DNA extractions and sequencing
DNA was extracted from a ~2mm clip of the pectoral fin
of each fish using a Qiagen DNeasy Blood and Tissue Kit. The protocol
was modified slightly to increase yield by washing the fins in
dH2O before lysis and by repeating the elution step
twice using half the volume of buffer. The DNA samples were checked for
fragmentation using gel electrophoresis, quality tested with an Implen
N60 Nanophotometer, and concentration was measured using a Qubit 3.0
with three replicates per sample. Samples with low quality (A260/A280
< 1.8; A260/A230 < 2.0) or low quantity
(concentration < 8ng/μL) were re-extracted. Any sample that
failed three re-extractions was removed.

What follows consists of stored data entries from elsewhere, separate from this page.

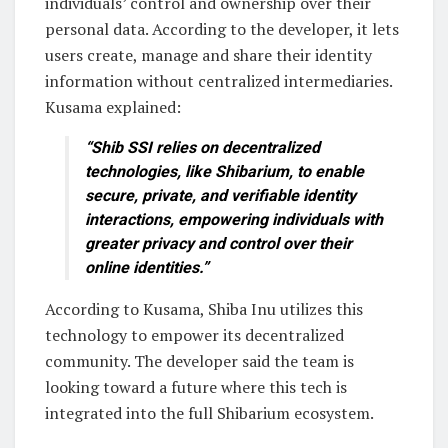
individuals’ control and ownership over their
personal data. According to the developer, it lets
users create, manage and share their identity
information without centralized intermediaries.
Kusama explained:
“Shib SSI relies on decentralized
technologies, like Shibarium, to enable
secure, private, and verifiable identity
interactions, empowering individuals with
greater privacy and control over their
online identities.”
According to Kusama, Shiba Inu utilizes this
technology to empower its decentralized
community. The developer said the team is
looking toward a future where this tech is
integrated into the full Shibarium ecosystem.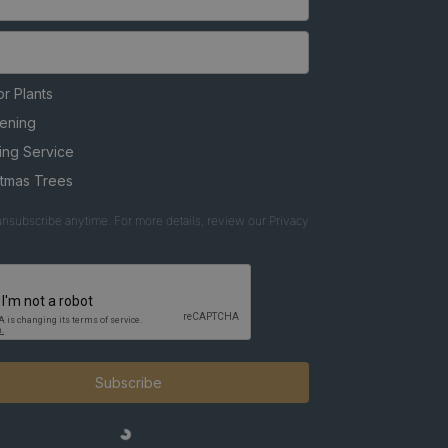
r Plants
ening
ing Service
stmas Trees
nsubscribe anytime. For more details, review our Privacy
Subscribe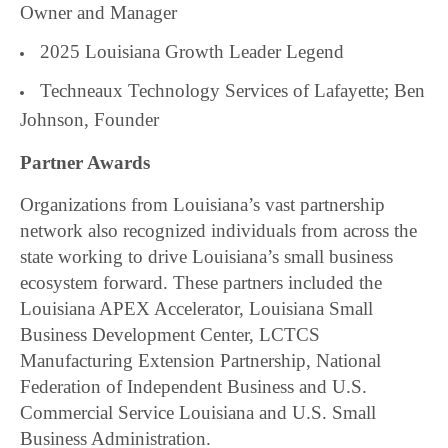
Owner and Manager
2025 Louisiana Growth Leader Legend
Techneaux Technology Services of Lafayette; Ben
Johnson, Founder
Partner Awards
Organizations from Louisiana’s vast partnership
network also recognized individuals from across the
state working to drive Louisiana’s small business
ecosystem forward. These partners included the
Louisiana APEX Accelerator, Louisiana Small
Business Development Center, LCTCS
Manufacturing Extension Partnership, National
Federation of Independent Business and U.S.
Commercial Service Louisiana and U.S. Small
Business Administration.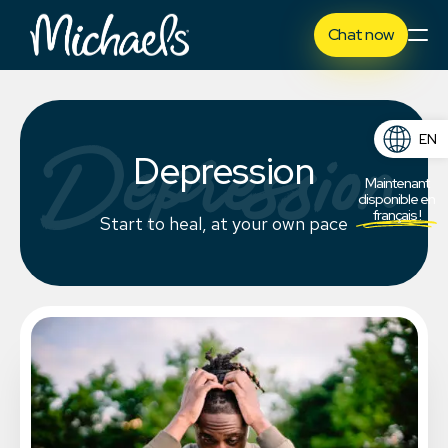
Chat now
Depression
EN
Depression
FR
Maintenant
disponible en
français !
Start to heal, at your own pace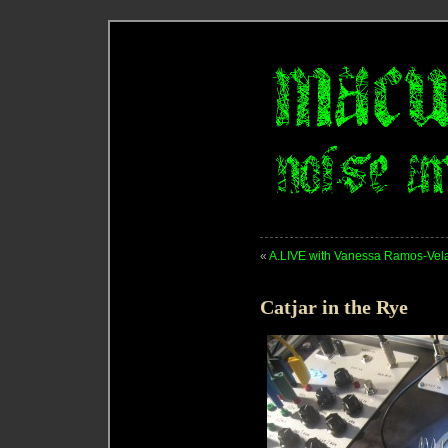
«
A.LIVE with Vanessa Ramos-Velasq
Catjar in the Rye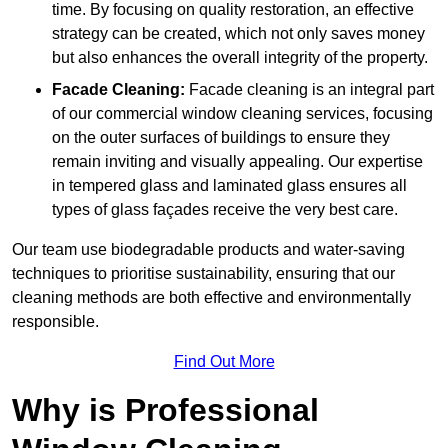
time. By focusing on quality restoration, an effective
strategy can be created, which not only saves money
but also enhances the overall integrity of the property.
Facade Cleaning:
Facade cleaning is an integral part
of our commercial window cleaning services, focusing
on the outer surfaces of buildings to ensure they
remain inviting and visually appealing. Our expertise
in tempered glass and laminated glass ensures all
types of glass façades receive the very best care.
Our team use biodegradable products and water-saving
techniques to prioritise sustainability, ensuring that our
cleaning methods are both effective and environmentally
responsible.
Find Out More
Why is Professional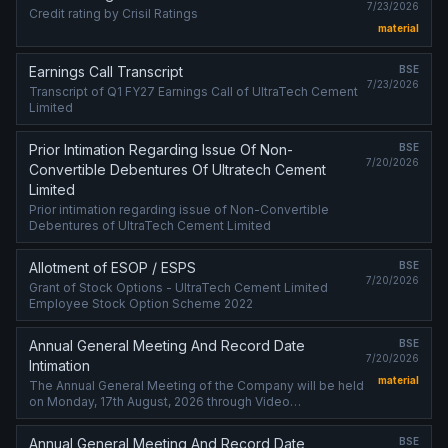
7/23/2026
Credit rating by Crisil Ratings
material
Earnings Call Transcript
BSE
7/23/2026
Transcript of Q1 FY27 Earnings Call of UltraTech Cement
Limited
Prior Intimation Regarding Issue Of Non-
BSE
7/20/2026
Convertible Debentures Of Ultratech Cement
Limited
Prior intimation regarding issue of Non-Convertible
Debentures of UltraTech Cement Limited
Allotment of ESOP / ESPS
BSE
7/20/2026
Grant of Stock Options - UltraTech Cement Limited
Employee Stock Option Scheme 2022
Annual General Meeting And Record Date
BSE
7/20/2026
Intimation
material
The Annual General Meeting of the Company will be held
on Monday, 17th August, 2026 through Video
Conferencing / Other Audio-Visual Means.
Annual General Meeting And Record Date
BSE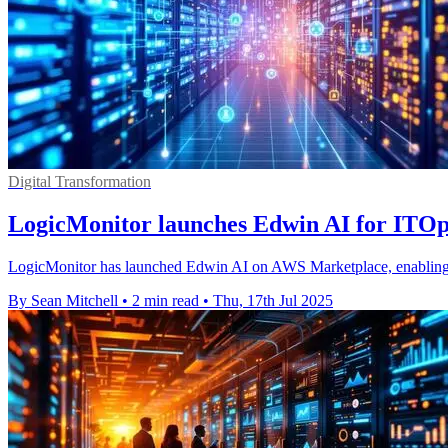
Digital Transformation
LogicMonitor launches Edwin AI for ITO
LogicMonitor has launched Edwin AI on AWS Marketplace, enabling I
By Sean Mitchell
•
2 min read
•
Thu, 17th Jul 2025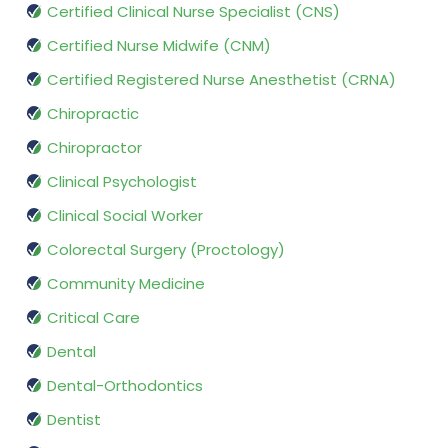
Certified Clinical Nurse Specialist (CNS)
Certified Nurse Midwife (CNM)
Certified Registered Nurse Anesthetist (CRNA)
Chiropractic
Chiropractor
Clinical Psychologist
Clinical Social Worker
Colorectal Surgery (Proctology)
Community Medicine
Critical Care
Dental
Dental-Orthodontics
Dentist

This quality check was repeated
after pooling DNA samples (see below).
Individual DNA samples were pooled together by population before library
preparation (see Table S2 for quality scores of pools). The DNA pools
were sent to Genome Québec (McGill University and Génome Québec
Innovation Centre, Montréal, Canada) for library preparation and
paired-end whole genome shotgun sequencing on their Illumina HiSeqX
platform. The estimated coverage of each pool was set as double the
number of individuals in the sample (2Nx), so that ideally each
chromosome of each individual was sequenced once. A PCR step was
performed, even though it is not advised for Pool-seq protocols
(Schlötterer et al. 2014), because the mass of DNA in the pools did not
meet Genome Québec’s minimum threshold for PCR-free sequencing.